NAFCU: CFPB changes to records, information disclosure 'largely preserve status quo'
Following the CFPB's issuance of the final rule to amend its Disclosure of Records and Information Regulation last month, NAFCU yesterday sent members a Final Regulation alert detailing the changes and their impact on credit unions.
In the Final Regulation, NAFCU highlighted that the bureau:
- revised amendments to subpart D of 12-CFR-1070 pertaining to the protection and disclosure of confidential information that the bureau generates;
- sought to balance concerns regarding the need to protect confidential information, including sensitive personal information, business information, confidential investigative information and confidential supervisory information, against the need to use and disclose certain information in the course of its work or, as appropriate, the work of other agencies with overlapping statutory or regulatory authority;
- declined to finalize proposed amendments that would have permitted the agency to share certain confidential information with a broader array of governmental “agencies,” including international regulators; and
- declined to adopt additional restrictions on the ability of recipients of civil investigative demands to further disclose that information.

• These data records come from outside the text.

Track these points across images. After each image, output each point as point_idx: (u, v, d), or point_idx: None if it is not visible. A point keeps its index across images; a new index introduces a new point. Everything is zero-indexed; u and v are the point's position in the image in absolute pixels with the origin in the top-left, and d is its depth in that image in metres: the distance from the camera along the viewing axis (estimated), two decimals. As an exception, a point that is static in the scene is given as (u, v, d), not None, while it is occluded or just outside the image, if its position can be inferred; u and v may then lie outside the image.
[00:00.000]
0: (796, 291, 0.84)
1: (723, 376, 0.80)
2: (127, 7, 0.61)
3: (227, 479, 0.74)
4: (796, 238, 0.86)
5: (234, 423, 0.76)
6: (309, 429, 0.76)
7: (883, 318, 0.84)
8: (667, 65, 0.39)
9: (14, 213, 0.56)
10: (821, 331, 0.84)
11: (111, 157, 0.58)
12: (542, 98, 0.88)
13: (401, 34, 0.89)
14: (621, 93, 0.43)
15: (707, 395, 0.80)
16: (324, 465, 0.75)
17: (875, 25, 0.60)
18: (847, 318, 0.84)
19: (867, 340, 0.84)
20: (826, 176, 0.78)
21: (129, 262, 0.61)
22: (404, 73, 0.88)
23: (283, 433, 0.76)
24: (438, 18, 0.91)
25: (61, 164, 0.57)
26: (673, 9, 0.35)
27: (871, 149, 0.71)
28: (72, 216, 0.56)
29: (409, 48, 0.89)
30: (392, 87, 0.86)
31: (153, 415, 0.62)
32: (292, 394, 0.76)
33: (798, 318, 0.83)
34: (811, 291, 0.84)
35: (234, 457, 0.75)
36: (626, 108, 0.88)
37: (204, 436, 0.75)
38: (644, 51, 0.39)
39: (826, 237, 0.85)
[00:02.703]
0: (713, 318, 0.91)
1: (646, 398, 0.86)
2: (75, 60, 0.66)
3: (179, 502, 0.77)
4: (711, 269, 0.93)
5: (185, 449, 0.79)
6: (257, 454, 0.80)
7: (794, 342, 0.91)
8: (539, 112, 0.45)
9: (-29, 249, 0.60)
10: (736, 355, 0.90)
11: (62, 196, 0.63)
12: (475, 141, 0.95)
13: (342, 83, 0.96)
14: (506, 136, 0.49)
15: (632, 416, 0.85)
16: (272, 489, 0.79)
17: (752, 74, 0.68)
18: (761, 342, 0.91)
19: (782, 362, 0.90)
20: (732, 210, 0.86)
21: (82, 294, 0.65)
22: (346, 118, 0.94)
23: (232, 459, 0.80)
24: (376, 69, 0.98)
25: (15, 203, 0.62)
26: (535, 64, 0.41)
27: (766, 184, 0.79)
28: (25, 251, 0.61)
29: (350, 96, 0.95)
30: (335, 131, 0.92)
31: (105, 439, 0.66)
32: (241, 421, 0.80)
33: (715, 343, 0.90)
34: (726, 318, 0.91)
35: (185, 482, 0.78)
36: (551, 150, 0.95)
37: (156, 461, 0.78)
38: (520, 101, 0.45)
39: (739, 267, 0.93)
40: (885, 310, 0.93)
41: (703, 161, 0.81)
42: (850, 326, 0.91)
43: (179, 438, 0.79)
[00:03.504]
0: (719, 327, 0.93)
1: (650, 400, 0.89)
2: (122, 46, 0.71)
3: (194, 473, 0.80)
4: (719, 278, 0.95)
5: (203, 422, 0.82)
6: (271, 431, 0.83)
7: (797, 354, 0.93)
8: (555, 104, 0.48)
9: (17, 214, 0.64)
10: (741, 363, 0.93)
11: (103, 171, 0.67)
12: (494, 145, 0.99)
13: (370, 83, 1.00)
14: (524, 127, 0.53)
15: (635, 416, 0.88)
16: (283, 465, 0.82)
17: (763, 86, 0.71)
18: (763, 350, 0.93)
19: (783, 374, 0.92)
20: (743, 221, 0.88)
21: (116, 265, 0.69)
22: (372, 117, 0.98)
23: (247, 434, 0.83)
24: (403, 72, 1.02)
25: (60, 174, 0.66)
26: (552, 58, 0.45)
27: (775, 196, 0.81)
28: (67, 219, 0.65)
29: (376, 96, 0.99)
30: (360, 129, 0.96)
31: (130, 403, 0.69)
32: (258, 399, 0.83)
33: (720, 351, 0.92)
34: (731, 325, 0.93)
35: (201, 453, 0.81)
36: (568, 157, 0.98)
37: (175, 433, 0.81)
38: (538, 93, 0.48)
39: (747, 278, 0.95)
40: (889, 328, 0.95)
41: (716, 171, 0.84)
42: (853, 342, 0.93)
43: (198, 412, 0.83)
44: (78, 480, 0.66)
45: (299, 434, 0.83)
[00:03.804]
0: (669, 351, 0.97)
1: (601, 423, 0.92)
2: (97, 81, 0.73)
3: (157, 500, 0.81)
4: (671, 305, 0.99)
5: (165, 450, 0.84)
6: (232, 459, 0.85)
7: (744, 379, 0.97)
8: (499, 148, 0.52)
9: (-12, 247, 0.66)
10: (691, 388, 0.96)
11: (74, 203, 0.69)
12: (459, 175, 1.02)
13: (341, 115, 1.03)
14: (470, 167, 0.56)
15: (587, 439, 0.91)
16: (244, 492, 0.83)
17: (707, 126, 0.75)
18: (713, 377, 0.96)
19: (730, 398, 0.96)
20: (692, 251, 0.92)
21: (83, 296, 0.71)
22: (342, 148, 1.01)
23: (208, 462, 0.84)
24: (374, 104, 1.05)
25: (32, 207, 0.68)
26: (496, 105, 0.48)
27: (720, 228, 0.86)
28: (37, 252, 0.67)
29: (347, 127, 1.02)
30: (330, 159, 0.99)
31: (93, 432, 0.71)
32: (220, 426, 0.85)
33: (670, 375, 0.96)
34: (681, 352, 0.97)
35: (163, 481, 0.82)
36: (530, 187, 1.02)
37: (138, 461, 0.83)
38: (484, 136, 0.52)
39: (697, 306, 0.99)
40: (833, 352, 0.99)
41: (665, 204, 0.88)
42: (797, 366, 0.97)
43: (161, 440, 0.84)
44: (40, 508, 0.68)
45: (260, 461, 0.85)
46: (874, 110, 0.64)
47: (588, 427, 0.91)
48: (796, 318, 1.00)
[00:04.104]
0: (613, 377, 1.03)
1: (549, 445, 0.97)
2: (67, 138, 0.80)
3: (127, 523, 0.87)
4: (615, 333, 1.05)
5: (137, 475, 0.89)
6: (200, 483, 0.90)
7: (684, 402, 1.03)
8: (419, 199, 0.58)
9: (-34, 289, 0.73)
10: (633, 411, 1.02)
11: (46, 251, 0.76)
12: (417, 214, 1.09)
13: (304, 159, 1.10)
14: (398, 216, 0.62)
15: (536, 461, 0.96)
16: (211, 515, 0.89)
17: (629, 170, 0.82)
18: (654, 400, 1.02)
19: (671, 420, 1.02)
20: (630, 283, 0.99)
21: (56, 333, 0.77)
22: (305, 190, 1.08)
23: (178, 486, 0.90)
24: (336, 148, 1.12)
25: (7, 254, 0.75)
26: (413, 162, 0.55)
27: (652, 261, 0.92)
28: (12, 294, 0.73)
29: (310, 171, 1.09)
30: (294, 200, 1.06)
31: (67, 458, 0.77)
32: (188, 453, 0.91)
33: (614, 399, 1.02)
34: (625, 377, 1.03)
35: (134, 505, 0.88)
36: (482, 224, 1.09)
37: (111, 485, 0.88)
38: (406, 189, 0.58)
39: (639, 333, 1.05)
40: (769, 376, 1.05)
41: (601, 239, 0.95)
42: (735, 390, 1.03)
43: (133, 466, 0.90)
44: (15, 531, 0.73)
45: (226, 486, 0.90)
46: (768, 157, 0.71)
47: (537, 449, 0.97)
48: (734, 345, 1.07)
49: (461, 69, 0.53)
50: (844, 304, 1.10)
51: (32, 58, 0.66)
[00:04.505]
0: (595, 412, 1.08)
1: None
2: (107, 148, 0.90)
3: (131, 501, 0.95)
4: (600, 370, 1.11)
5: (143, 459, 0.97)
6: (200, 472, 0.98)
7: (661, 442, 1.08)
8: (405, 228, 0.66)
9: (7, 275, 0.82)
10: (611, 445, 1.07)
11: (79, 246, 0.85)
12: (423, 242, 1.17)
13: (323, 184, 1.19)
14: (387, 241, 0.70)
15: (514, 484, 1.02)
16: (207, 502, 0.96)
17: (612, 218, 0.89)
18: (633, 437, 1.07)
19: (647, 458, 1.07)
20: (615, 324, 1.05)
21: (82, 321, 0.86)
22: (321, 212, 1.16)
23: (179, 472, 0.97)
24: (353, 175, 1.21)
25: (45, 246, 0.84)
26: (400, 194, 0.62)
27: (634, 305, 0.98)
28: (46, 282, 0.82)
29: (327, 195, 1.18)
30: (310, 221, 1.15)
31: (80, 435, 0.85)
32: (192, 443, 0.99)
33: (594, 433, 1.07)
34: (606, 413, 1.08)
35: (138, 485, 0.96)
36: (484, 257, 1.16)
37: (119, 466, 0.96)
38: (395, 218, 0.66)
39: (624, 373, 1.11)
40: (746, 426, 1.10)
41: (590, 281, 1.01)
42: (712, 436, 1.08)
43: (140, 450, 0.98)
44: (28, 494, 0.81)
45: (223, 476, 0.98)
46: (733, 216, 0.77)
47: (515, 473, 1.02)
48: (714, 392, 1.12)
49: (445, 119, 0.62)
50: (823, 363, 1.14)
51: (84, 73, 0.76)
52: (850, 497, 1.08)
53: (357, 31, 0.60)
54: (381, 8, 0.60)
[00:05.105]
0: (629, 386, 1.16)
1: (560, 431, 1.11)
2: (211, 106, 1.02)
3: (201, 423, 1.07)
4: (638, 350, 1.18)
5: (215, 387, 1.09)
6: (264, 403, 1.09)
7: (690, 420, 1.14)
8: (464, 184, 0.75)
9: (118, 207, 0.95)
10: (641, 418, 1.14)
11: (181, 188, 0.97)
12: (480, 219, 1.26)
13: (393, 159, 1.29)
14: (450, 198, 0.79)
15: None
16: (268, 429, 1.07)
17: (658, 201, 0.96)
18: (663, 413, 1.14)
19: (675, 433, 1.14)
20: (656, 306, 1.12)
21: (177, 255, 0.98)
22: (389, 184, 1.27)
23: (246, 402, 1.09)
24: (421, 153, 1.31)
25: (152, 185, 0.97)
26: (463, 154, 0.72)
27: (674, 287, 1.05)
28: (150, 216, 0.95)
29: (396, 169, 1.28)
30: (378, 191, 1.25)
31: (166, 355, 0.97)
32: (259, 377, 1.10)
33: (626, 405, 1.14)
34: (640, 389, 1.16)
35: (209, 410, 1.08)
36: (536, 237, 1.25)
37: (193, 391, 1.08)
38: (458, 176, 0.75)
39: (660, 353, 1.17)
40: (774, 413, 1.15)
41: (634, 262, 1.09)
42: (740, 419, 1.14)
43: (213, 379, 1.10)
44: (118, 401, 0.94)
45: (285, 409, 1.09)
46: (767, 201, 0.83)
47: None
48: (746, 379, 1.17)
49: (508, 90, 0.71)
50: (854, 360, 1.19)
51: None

"The cumulative effect of the Bureau’s proposed changes largely preserves the status quo as far as collaboration between local regulators and the CFPB, and the institutional handling of civil investigative demand material," NAFCU wrote in the Final Regulation. "A more restrained approach relative to the Bureau’s 2016 proposal entails less risk of jurisdictional encroachment for credit unions."
In response to the bureau's request for comment on the proposed amendments in 2016, NAFCU sought clarification for the enhanced discretion to share information and how it would enable better cooperation with other agencies.
The rule will take effect 30 days after publication in the Federal Register.